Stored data
==========

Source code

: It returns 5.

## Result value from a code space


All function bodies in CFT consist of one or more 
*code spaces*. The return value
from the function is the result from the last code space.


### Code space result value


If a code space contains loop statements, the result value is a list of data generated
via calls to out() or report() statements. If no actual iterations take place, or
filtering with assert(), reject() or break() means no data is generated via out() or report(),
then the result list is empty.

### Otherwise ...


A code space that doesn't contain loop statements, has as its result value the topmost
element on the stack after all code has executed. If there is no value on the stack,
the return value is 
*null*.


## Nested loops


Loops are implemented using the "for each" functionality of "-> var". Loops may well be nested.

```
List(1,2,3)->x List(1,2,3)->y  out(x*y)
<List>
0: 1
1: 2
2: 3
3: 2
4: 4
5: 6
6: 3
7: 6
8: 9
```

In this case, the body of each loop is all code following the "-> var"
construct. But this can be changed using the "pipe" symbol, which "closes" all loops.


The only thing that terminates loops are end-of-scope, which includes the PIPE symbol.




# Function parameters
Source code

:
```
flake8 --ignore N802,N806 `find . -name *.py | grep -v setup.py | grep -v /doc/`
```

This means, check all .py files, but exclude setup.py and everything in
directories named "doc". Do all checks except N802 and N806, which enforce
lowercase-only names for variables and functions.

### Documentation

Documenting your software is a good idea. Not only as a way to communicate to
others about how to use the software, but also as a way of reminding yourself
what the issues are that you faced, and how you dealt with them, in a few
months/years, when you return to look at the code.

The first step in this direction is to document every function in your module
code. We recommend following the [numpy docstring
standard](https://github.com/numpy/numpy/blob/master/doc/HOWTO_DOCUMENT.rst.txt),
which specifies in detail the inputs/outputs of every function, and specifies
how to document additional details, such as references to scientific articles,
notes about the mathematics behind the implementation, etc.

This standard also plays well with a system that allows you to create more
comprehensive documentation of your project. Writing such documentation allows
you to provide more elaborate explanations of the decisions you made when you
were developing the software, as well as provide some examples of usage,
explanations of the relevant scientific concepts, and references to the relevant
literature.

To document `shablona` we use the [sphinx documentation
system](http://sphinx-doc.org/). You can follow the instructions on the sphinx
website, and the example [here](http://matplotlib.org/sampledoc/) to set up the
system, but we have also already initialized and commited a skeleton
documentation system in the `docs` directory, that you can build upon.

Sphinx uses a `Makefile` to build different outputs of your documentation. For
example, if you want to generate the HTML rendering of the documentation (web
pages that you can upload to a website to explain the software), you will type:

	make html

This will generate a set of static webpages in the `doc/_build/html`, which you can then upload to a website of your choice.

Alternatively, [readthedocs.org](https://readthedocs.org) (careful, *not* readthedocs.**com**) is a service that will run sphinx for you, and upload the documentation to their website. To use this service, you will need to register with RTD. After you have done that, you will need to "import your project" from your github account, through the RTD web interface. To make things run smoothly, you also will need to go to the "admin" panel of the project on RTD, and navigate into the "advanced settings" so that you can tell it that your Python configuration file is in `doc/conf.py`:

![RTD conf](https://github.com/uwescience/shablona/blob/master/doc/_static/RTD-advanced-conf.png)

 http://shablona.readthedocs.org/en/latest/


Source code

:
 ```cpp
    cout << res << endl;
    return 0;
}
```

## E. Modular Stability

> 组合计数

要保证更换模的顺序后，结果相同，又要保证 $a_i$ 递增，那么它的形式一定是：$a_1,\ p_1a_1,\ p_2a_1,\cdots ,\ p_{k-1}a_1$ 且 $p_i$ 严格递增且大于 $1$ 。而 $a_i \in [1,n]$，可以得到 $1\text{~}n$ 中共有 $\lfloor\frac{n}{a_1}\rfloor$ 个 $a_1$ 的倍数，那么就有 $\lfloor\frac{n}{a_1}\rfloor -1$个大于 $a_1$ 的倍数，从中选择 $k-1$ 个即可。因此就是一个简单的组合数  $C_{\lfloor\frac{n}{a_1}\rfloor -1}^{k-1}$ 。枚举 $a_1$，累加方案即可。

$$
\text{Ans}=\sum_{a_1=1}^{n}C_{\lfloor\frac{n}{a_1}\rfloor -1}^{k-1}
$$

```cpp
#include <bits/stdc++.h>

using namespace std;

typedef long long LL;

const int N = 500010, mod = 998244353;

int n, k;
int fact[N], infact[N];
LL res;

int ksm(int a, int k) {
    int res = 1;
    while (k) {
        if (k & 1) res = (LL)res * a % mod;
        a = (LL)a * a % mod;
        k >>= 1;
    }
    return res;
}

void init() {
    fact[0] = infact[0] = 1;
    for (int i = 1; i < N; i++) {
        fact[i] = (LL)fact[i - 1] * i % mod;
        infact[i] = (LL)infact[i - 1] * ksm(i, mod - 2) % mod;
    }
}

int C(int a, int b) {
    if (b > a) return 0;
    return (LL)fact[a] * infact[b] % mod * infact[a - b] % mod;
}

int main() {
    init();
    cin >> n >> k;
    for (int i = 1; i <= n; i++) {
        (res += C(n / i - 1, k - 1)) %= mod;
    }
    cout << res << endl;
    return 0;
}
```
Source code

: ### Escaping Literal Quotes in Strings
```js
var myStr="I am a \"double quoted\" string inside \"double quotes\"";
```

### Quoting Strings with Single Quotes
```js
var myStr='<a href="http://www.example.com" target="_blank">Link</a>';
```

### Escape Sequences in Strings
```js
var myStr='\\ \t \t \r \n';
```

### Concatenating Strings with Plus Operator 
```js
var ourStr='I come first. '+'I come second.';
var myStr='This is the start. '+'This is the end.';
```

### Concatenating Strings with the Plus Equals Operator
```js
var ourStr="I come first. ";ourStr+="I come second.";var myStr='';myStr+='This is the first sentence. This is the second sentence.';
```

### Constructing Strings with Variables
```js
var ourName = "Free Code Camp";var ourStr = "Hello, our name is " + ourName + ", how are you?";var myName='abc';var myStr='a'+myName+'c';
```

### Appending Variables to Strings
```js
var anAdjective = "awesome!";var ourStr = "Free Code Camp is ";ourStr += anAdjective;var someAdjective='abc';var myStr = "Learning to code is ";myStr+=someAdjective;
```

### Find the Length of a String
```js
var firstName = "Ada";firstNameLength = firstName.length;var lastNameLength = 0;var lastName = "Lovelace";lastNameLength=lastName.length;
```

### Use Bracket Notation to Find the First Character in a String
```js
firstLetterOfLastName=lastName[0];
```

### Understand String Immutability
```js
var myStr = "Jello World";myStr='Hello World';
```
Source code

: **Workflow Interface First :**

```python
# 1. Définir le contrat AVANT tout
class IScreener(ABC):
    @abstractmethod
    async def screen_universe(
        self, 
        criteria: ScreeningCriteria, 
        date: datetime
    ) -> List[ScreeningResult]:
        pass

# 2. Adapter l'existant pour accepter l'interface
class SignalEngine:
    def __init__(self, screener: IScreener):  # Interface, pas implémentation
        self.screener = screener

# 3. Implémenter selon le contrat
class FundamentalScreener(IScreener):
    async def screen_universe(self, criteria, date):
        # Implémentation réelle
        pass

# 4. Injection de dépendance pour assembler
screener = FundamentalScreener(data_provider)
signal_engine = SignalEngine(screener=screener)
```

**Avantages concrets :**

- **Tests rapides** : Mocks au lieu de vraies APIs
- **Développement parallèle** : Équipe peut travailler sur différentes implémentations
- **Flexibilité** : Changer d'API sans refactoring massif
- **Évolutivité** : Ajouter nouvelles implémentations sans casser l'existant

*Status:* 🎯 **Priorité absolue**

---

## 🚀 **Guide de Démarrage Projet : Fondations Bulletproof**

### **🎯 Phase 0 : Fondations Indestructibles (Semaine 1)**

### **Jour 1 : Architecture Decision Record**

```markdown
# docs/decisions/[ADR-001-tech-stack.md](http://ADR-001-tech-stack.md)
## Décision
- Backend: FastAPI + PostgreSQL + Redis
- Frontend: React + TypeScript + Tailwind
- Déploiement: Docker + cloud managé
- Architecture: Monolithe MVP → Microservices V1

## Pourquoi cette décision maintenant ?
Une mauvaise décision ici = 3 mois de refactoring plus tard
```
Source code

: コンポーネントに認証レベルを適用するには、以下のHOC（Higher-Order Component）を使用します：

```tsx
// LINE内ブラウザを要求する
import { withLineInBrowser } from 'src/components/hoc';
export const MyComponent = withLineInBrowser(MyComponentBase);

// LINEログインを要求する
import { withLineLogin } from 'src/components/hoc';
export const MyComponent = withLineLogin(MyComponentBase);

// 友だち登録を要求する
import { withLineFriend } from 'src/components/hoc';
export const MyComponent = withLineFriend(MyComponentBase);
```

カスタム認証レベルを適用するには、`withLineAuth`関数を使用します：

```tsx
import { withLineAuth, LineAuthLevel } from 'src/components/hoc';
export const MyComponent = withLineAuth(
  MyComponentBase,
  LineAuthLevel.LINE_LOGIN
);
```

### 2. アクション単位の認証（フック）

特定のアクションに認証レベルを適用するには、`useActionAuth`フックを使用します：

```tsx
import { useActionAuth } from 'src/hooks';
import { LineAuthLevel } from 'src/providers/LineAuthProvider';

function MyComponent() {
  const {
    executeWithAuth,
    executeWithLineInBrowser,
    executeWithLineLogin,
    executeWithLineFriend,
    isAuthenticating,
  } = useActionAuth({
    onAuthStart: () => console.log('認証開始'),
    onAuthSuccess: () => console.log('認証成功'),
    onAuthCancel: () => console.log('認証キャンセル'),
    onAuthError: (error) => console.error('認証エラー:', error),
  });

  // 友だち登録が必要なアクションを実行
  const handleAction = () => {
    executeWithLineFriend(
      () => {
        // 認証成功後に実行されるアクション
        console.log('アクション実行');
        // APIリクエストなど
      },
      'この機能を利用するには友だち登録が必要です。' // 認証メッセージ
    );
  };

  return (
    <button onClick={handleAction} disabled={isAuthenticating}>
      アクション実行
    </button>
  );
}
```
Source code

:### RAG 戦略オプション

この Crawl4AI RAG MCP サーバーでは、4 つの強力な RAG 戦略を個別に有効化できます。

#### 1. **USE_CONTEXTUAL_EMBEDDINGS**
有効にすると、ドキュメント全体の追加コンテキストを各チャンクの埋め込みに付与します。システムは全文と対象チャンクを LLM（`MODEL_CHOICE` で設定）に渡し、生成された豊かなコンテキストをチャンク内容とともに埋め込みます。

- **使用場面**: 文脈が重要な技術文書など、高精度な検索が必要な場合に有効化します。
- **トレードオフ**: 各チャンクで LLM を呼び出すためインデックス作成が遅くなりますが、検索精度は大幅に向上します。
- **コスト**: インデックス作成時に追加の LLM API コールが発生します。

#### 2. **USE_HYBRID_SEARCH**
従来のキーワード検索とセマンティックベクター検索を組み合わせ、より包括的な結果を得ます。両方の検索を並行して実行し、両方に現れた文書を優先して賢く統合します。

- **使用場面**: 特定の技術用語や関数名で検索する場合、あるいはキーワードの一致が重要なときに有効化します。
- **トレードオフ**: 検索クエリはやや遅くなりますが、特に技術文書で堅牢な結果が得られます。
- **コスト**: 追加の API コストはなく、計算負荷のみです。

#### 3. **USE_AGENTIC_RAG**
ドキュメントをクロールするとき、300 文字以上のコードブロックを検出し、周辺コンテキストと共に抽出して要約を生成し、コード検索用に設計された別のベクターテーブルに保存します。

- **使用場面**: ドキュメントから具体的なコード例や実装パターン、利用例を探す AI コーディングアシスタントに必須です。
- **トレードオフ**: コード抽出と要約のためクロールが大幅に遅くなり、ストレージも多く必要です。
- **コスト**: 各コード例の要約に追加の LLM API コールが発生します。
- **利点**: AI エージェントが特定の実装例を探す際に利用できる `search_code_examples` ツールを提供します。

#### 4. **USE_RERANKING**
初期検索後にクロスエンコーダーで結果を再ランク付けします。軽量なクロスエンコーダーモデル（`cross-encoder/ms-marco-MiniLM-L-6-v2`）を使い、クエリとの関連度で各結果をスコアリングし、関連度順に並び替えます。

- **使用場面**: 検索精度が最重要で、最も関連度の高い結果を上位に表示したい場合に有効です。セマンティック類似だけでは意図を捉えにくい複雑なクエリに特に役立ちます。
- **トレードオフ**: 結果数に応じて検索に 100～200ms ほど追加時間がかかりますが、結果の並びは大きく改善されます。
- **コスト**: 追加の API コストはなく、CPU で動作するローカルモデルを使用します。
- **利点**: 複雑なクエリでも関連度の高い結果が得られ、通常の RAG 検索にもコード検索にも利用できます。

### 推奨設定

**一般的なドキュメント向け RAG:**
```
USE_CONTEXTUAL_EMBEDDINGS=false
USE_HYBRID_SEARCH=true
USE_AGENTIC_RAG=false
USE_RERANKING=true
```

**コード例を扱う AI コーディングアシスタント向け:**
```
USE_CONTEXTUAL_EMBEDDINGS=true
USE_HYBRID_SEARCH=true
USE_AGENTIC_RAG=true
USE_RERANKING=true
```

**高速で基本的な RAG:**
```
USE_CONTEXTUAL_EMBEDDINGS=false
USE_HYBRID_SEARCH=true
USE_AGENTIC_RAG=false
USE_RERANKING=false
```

==========

- Brief -
Of the lines above, extract only those from the line with "In this case, the" to the line with "This means, check", both included, exactly as written.

- Response area -
In this case, the body of each loop is all code following the "-> var"
construct. But this can be changed using the "pipe" symbol, which "closes" all loops.


The only thing that terminates loops are end-of-scope, which includes the PIPE symbol.




# Function parameters
Source code

:
```
flake8 --ignore N802,N806 `find . -name *.py | grep -v setup.py | grep -v /doc/`
```

This means, check all .py files, but exclude setup.py and everything in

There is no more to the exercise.